Distinct from these transient politicians is permanent, establishment Beltway Washing-ton; these are people who live so deep inside the Beltway both physically and spiritually that they actually don’t know where the Beltway is. They are generally among the first to show the newly installed administration bigwig from elsewhere (like Sununu and many of his predecessors) ostentatious respect, and without fail among the first to titter at the trouble he gets in, which they have learned to expect as inevitable. The relationship here-an anthropological curiosity-is as follows: The Washington establishment encourages the poor fellow in his vanity until he’s got a head so big it looks like a float in the Macy’s Thanksgiving Day parade. The political big shot comes to believe that he does not need to pay for anything or to reciprocate or even to thank because his presence or attention or mere existence is gift enough in itself, both to the government and to those lucky enough to get a few minutes of his time. The setting for overreaching and scandal is thus ripe, and those in the permanent establishment who contributed to it (and who have seen it all before) know this.
It is also true that to persons with the Beltway frame of mind, which we all seem to get within about five minutes of unpacking our belongings, the public expenditure required to sustain these comforts seems small (as it is) in relation to the gigantic sums spent on public purposes. Cutting them out seems foolish since they contribute to the ease of life in government and hardly affect the spending curve. In fact, we always hoot at officials who try to cut these costs-Lyndon Johnson going around turning out White House lights, Jimmy Carter whacking back White House privileges. We point out that this is chicken feed, symbolism, showboating.
But it is important. For while the American public may, as was the case with Carter, show a certain ambivalence about how much glamour and cushiness it wants to surround its leaders, there is no doubt in my mind that this issue of the lifestyle of official, subsidized, God-I’m-great Washington is one of the most deeply felt and volatile in the country. It is always what gets people outside the Beltway wild, whether Washington is telling them smugly that it needs four times the average American salary to live a suitable life here and to be able to attract people of high caliber to government and to compensate for the sacrifice it is making, or whether, in the congressional manner, it is flying itself (and its husbands and wives and assistants) all over the place at prices and for reasons that simply can’t be justified.

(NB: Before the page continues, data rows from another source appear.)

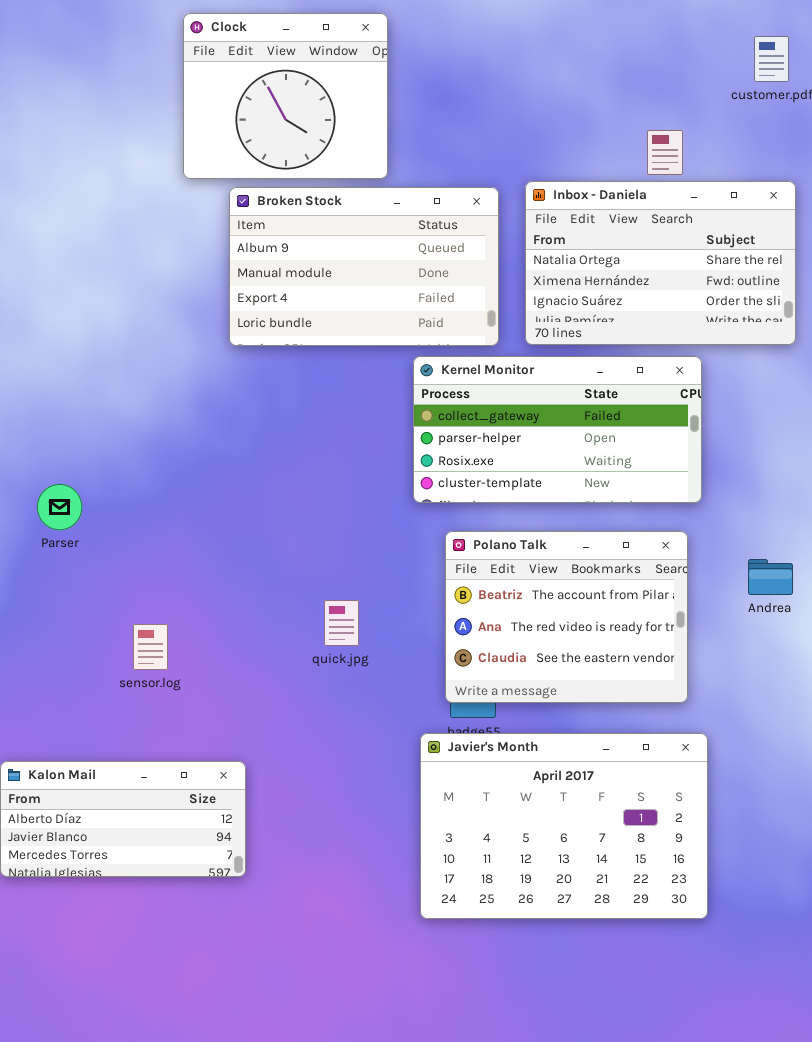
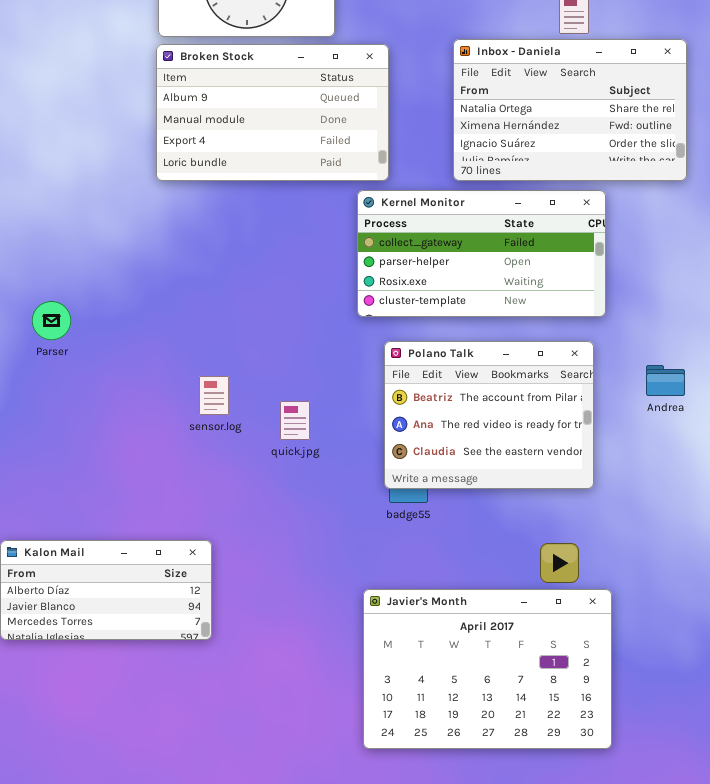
Broken Stock: [229,187,499,346] -> [156,44,389,181], moved
sensor.log: [133,624,168,670] -> [199,376,229,415], moved
Javier's Month: [420,733,708,919] -> [363,589,612,749], moved

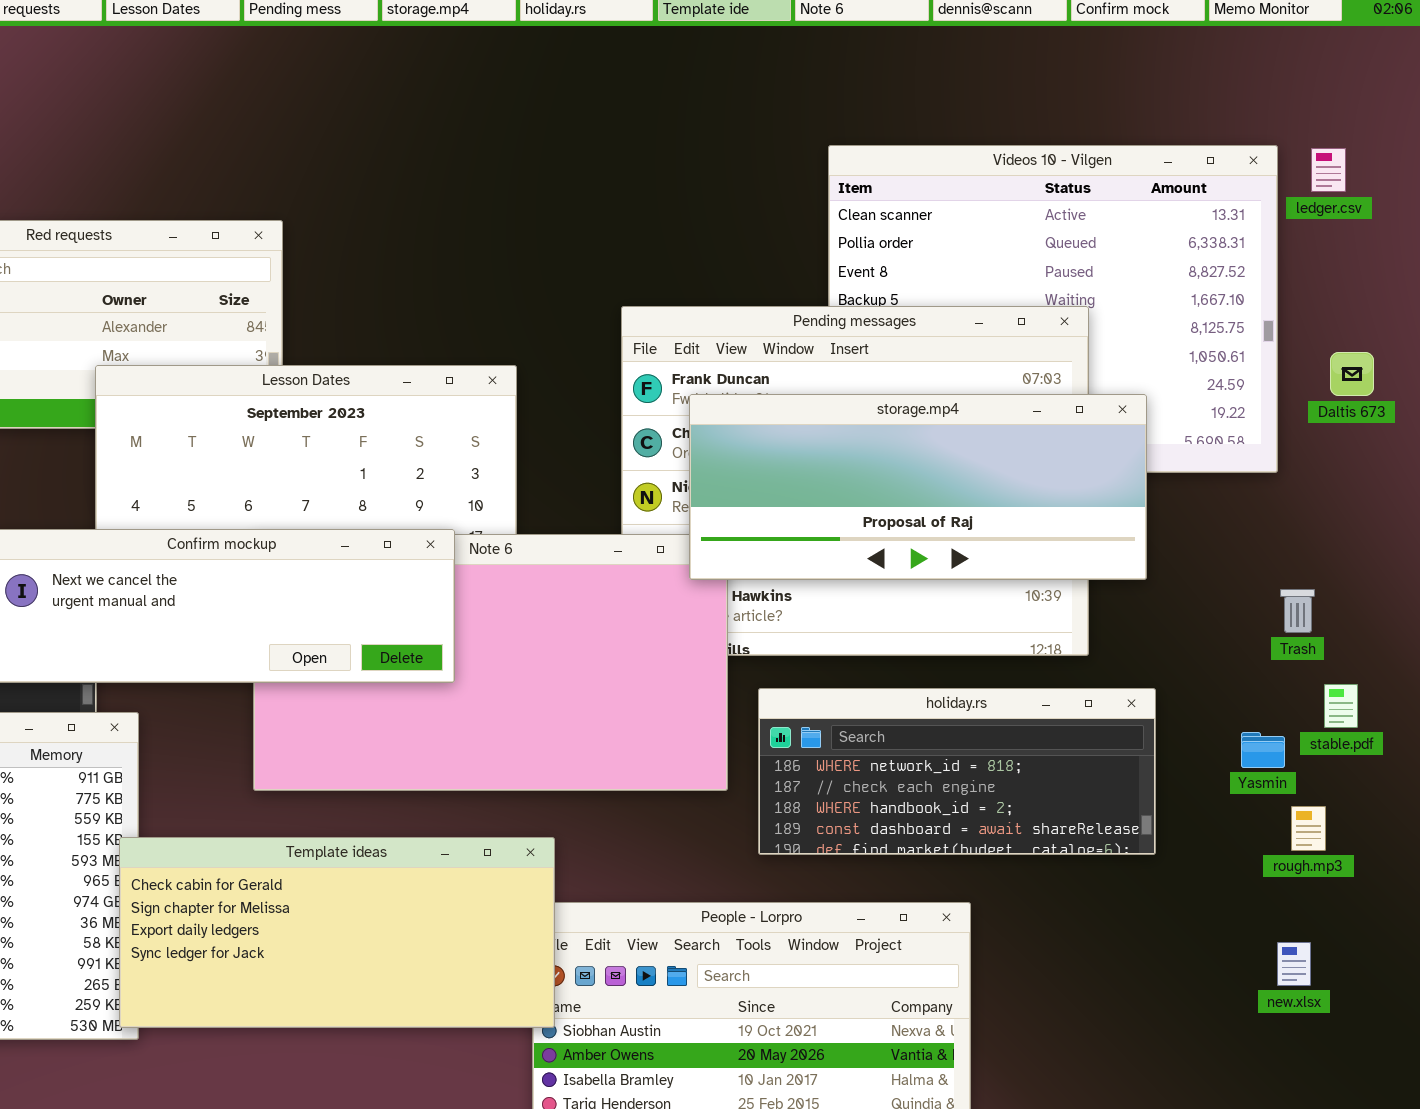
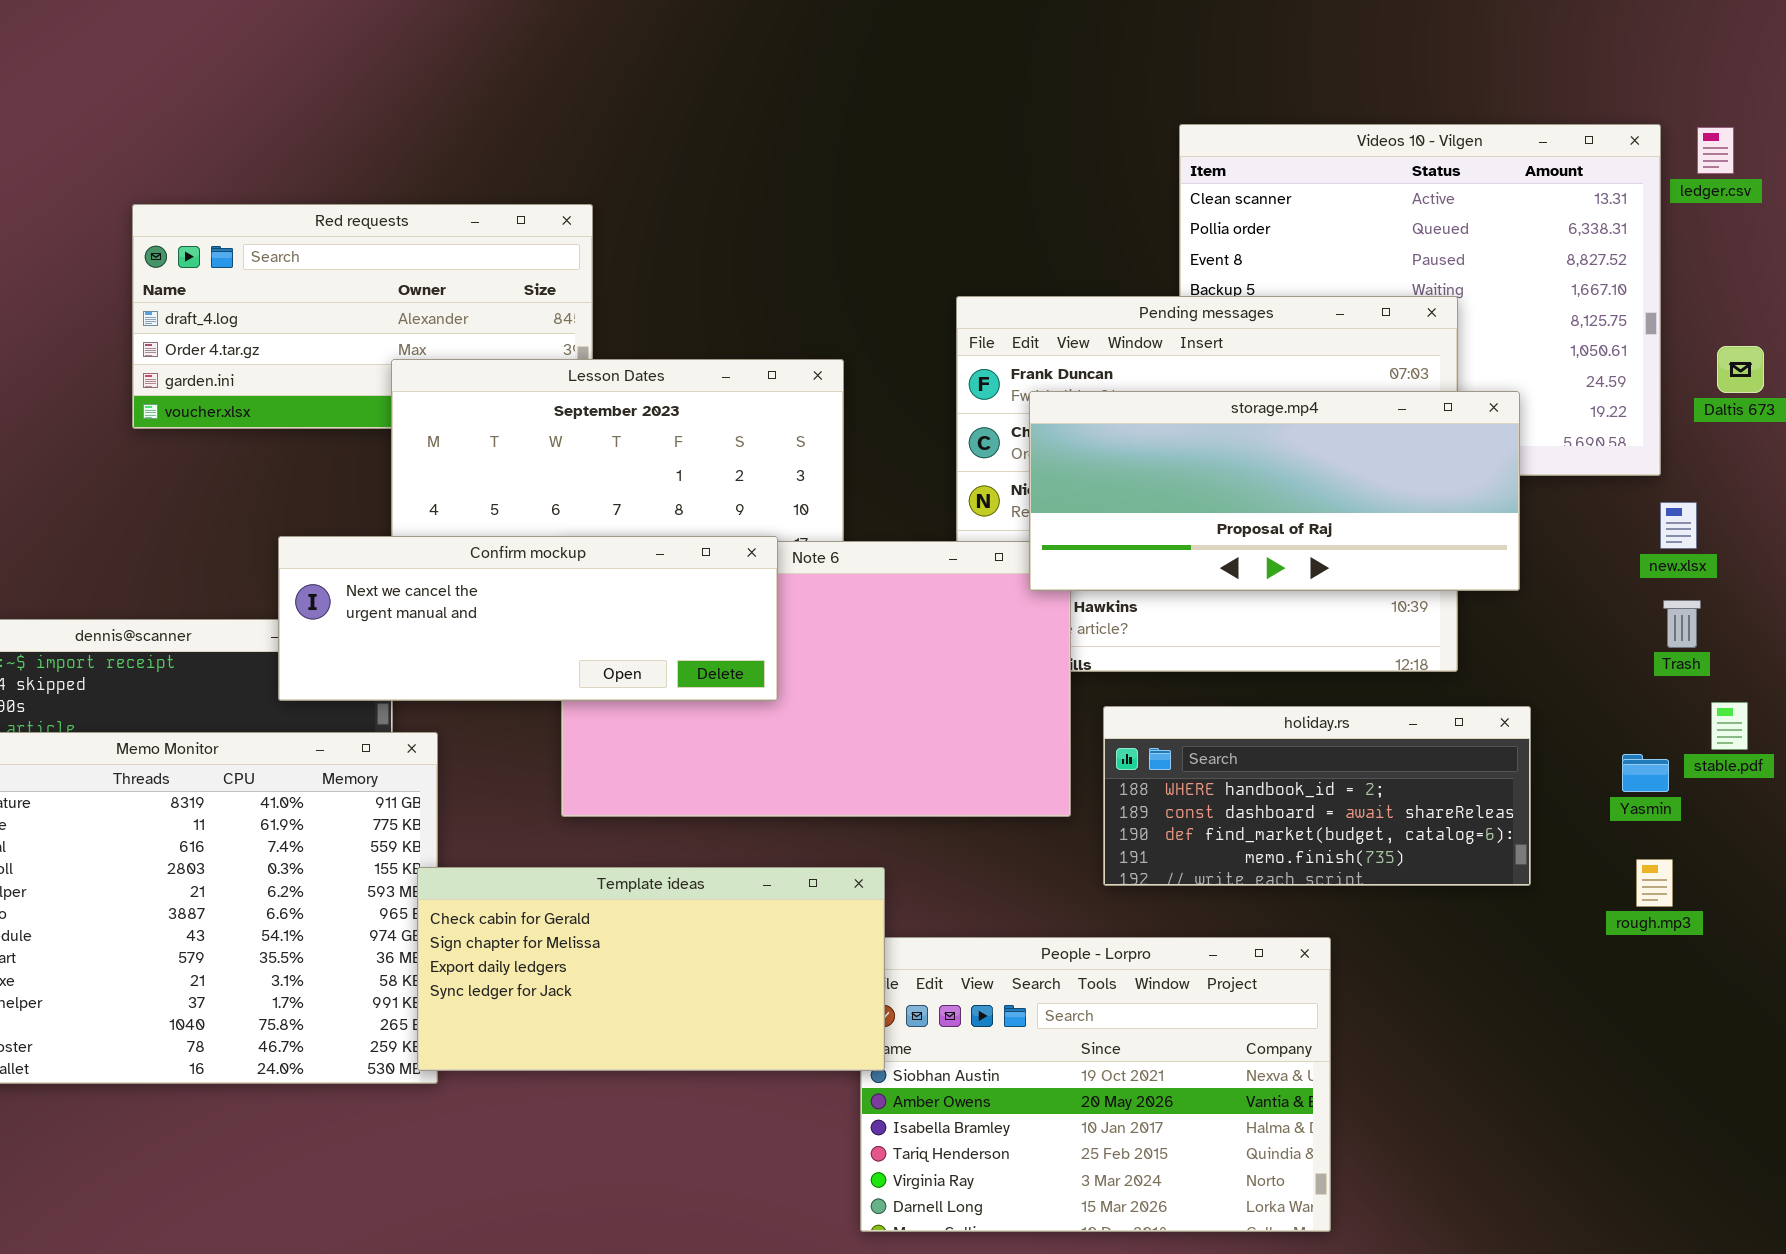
holiday.rs: [758,688,1156,855] -> [1103,706,1531,886], scrolled down 2 rows
rough.mp3: [1291,806,1326,851] -> [1636,859,1673,907], moved
new.xlsx: [1277,942,1311,986] -> [1660,502,1697,549], moved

It really doesn’t matter that next to the defense budget or the Medicaid outlay the cost of all this may in fact be infinitesimal. And it doesn’t really help to point out that others or the opposition or in fact everybody here does it: that only confirms the general public suspicion and suggests that things may be even worse than people feared.
In other words, I don’t think this is, as some of the current Washington sophistication has it, a sidelight political issue. I think it is a potential killer.